A “living lab” for exploring 5G-enabled defense applications and use cases is set in motion at the San Diego military base Marine Corps Air Station Miramar.
Verizon and the Marine Corps revealed Wednesday they’ve linked up and launched the testbed to strategically investigate fifth generation wireless technologies’ potential to facilitate and secure smart bases of the future, promote autonomous transport for Pentagon purposes—and more. The effort is underpinned by Verizon’s 5G Ultra Wideband service, marking the first time it’s deployed at a military base.
“In discussions with the Marine Corps on technology innovations, starting back in 2018, we saw how 5G could support future strategic initiatives,” Verizon’s Director, Mobile Solutions, Federal Sales Cornelius Brown told Nextgov Tuesday. “We then worked with MCAS Miramar to bring this 5G Ultra Wideband to the base.”
The service is already up-and-running on the site, but Brown confirmed the telecommunications company is “working with base personnel to expand coverage.” The technology enabling 5G Ultra Wideband on the base is very similar in physical outward appearance to existing antennas deployed around the U.S. today, Brown noted, but “it uses new components that will allow for future advancements for smart installations,” such as network slicing and multi-access edge computing.
“What is key is the spectrum that allows for high bandwidth and low latency combined with dark fiber backhaul,” Brown said. “This can enable speeds up more than [1 gigabit per second] now and beyond in the near future.”
Strategically located near the coast of Southern California, MCAS Miramar encompasses the 3rd Marine Aircraft Wing, the fifth-generation F35-C aircraft, and around 15,000 service members. Director of Technology and Partnerships for the Marine Corps Installation Next program Lt. Col. Brandon Newell also told Nextgov Tuesday that the air station “presents unique opportunities for the Marine Corps to partner on emerging technology, because it lies in the center of an incredibly healthy innovation ecosystem.” Newell also steers the NavalX SoCal Tech Bridge, a research and development arm that he said creates “collaborative markets” with the intent to generate opportunities to test and assess emerging technologies “based on the confluence of installations, industry, and research” in the region.
From a technical perspective, the new 5G-driven initiative with Verizon will improve Defense officials’ grasp of what the next-gen technology is capable of and mature their understanding of how it should be utilized both on bases and for operations abroad.
“In particular, the [Defense Department] must better understand what capabilities can be supported by 4G LTE and what capabilities actually require the high bandwidth and low latency of 5G,” Newell said.
The launch of the living lab follows the Pentagon’s recent release of a comprehensive 5G strategy, which included a commitment to create demonstrations “to develop and test military and dual-use 5G technologies, concepts, and applications,” and it could also help accelerate the U.S.’ utilization of the evolving technology for national defense.

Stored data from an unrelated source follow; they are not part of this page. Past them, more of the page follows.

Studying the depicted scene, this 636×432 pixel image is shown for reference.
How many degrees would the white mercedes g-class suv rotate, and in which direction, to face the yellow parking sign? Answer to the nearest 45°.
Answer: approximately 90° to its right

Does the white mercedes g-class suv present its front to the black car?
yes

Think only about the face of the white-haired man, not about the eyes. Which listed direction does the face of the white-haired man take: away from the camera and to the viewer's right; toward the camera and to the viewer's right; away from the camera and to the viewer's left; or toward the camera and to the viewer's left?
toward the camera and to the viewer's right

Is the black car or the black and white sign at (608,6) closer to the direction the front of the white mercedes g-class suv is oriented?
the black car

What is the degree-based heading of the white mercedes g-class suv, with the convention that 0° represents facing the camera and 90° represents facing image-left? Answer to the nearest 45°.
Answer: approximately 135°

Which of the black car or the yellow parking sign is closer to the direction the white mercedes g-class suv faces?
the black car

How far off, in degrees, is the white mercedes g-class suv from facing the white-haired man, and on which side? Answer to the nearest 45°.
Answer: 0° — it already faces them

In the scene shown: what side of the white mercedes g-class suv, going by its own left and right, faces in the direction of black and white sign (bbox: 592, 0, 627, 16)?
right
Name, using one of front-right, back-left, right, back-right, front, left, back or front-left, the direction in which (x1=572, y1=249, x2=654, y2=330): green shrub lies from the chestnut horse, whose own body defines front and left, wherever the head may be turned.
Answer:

Offering examples to support the visualization of the testbed’s on-the-ground efforts, Newell noted it’ll extend the reach of the Energy and Water Operations Center on the base—which is intended to help monitor and maintain an energy security microgrid—to solar farms throughout the installation.
“5G allows us to reach through the cellular network, rather than install fiber, which is costly and time consuming,” Newell said.

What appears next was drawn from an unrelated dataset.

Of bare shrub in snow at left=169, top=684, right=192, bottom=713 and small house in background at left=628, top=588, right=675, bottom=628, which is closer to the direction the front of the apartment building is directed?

The effort might also enable connectivity that could help convert autonomous vehicles to connected vehicles, “optimizing the potential of unmanned ground systems for the movement of people and goods,” Newell said, and help boost the security and reliability of unmanned aerial system-steered missions including drone deliveries and for counter-intrusion. Another 5G possibility is enhanced connectivity needed for persistent counter-intrusion, Newell noted, “thereby transforming a physical fortress into a digital fortress powered by artificial intelligence.”

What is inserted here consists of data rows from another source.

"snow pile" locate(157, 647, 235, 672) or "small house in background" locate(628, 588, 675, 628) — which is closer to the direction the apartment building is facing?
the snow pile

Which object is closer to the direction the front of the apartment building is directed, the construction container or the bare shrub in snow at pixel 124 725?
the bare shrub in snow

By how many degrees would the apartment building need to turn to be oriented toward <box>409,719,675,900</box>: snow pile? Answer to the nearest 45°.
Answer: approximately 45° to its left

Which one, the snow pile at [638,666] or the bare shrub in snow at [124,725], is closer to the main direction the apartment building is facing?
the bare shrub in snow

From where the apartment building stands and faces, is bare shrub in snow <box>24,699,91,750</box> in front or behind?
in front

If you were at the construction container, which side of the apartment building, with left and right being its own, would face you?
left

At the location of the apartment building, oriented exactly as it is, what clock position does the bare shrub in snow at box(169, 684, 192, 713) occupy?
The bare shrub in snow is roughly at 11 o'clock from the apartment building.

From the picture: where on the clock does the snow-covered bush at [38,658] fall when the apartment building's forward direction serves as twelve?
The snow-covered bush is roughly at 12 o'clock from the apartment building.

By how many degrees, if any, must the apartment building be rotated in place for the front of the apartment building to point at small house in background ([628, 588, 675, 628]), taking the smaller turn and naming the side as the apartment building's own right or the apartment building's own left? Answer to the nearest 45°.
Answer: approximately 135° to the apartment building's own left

“Because the military has very little history in leveraging cellular technology, it’s critical that we quickly mature our understanding for these energy, connected vehicles, drones, and digital fortress 5G-enabled applications,” Newell said. “Then we will have increased our position of knowledge for effective requirements development in all of these areas.”
Over the first half of 2020, Verizon has also provided 5G foundations for experimental efforts at the Energy Department’s Pacific Northwest National Laboratory in Washington state and the Veterans Affairs Department’s health care facility in Palo Alto, California. It’s all part of the company’s broader blueprint to help prove the potential and unleash 5G capabilities.